### TASK
Set down all of the data that follows word for word, without the images.

>>>

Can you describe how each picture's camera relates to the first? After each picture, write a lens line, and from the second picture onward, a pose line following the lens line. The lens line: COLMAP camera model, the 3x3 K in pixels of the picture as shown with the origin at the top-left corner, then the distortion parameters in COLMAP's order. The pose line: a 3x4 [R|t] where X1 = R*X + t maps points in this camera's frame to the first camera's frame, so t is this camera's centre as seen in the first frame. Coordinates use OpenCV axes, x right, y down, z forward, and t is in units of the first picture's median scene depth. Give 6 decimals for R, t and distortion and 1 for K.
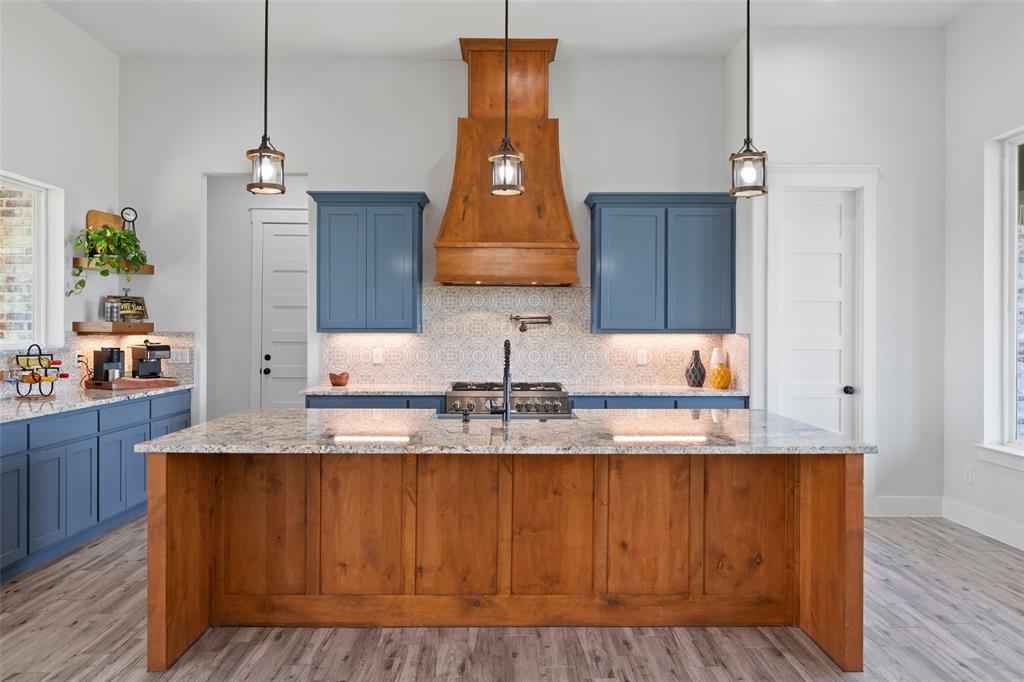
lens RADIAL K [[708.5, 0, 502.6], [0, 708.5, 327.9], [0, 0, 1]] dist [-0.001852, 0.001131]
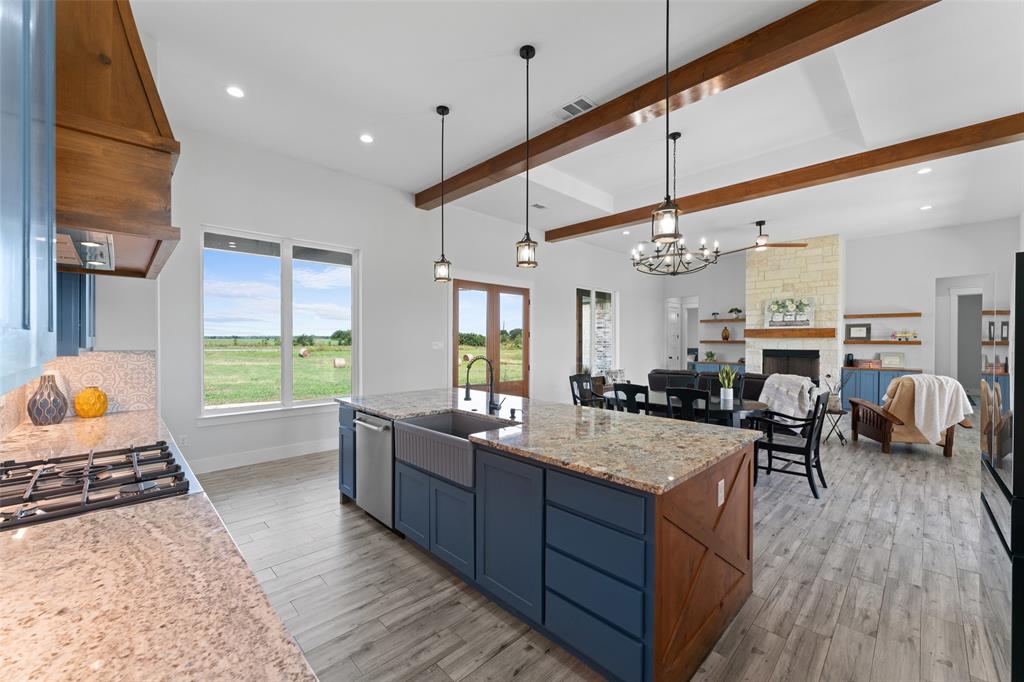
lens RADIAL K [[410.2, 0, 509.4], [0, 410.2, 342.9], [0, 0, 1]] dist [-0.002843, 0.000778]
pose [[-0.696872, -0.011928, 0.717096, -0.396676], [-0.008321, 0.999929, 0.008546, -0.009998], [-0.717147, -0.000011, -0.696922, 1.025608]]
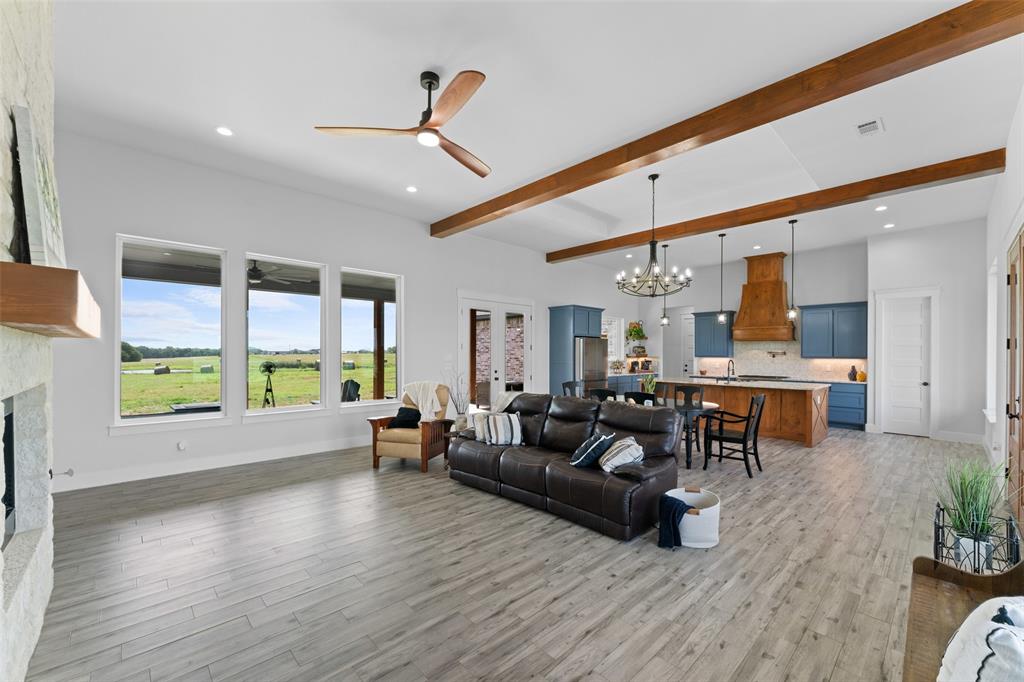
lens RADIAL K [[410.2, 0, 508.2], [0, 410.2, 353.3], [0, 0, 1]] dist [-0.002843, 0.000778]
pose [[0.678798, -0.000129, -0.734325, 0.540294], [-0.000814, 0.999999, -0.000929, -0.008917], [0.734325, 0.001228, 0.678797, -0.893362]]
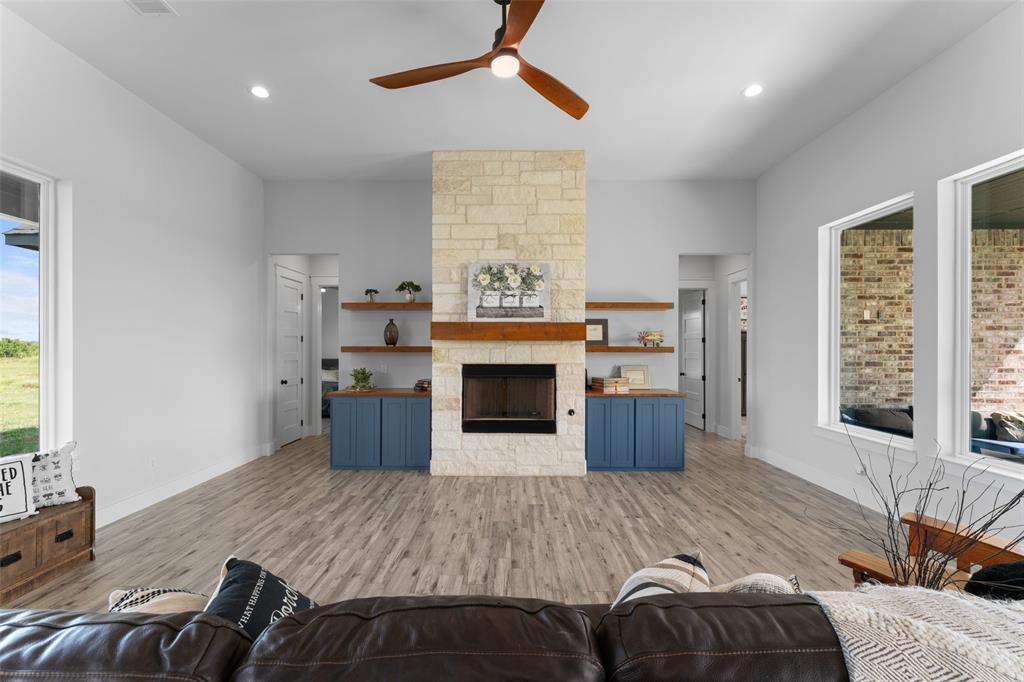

<<<

### REPLY TO THE EXERCISE
Can you describe how each picture's camera relates to the first? After each picture, write a lens line, and from the second picture onward, a pose line following the lens line. The lens line: COLMAP camera model, the 3x3 K in pixels of the picture as shown with the origin at the top-left corner, then the distortion parameters in COLMAP's order. The pose line: a 3x4 [R|t] where X1 = R*X + t maps points in this camera's frame to the first camera's frame, so t is this camera's centre as seen in the first frame. Coordinates use OpenCV axes, x right, y down, z forward, and t is in units of the first picture's median scene depth. Give 6 decimals for R, t and distortion and 1 for K.
lens RADIAL K [[708.5, 0, 502.6], [0, 708.5, 327.9], [0, 0, 1]] dist [-0.001852, 0.001131]
lens RADIAL K [[410.2, 0, 509.4], [0, 410.2, 342.9], [0, 0, 1]] dist [-0.002843, 0.000778]
pose [[-0.696872, -0.011928, 0.717096, -0.396676], [-0.008321, 0.999929, 0.008546, -0.009998], [-0.717147, -0.000011, -0.696922, 1.025608]]
lens RADIAL K [[410.2, 0, 508.2], [0, 410.2, 353.3], [0, 0, 1]] dist [-0.002843, 0.000778]
pose [[0.678798, -0.000129, -0.734325, 0.540294], [-0.000814, 0.999999, -0.000929, -0.008917], [0.734325, 0.001228, 0.678797, -0.893362]]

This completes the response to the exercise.